* _What you are asked to do_: How many lines in the entries below contain the string "Bijvoorbeeld"? Reply with the number only.

* _Input material_:

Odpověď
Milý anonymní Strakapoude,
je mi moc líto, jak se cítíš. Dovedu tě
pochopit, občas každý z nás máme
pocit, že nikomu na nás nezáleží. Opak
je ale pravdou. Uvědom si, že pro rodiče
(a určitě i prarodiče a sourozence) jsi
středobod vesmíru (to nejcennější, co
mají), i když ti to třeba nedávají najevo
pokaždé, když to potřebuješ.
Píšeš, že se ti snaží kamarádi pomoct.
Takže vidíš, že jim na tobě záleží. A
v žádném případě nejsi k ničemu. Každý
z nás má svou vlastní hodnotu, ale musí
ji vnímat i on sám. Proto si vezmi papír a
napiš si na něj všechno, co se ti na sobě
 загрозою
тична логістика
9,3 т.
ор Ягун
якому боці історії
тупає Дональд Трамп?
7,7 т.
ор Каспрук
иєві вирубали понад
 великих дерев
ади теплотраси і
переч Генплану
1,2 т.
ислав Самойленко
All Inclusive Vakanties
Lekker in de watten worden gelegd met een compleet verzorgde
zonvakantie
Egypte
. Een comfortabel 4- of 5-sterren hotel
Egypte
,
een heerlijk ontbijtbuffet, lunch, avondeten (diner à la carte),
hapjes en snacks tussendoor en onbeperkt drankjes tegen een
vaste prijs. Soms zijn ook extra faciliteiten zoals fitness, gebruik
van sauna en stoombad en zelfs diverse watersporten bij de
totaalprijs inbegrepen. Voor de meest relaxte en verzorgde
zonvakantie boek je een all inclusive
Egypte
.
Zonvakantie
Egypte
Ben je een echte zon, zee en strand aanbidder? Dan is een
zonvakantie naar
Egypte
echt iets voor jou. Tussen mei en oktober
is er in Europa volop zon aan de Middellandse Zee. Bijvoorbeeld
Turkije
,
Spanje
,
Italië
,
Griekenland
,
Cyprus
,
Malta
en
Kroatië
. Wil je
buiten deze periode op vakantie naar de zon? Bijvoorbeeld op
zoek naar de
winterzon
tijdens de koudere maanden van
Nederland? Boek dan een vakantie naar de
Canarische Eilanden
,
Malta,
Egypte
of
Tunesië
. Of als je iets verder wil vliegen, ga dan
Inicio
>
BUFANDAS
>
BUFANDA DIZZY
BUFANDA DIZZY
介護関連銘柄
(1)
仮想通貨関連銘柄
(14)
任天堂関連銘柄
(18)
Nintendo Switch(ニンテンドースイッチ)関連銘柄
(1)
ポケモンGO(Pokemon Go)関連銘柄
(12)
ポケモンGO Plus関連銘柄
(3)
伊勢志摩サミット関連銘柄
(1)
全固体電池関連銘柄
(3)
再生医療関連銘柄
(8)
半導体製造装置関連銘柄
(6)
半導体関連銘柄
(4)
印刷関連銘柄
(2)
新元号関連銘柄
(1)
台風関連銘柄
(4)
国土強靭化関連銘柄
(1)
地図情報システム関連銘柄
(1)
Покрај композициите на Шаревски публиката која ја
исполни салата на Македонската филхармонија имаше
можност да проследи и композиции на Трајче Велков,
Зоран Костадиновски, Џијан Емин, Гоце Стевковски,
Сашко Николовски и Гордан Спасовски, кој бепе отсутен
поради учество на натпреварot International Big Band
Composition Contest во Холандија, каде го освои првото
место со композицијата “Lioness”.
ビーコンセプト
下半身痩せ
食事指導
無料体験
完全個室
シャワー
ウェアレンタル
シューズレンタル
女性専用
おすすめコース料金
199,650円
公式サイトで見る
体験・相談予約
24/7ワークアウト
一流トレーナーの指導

* _Task solution_: 2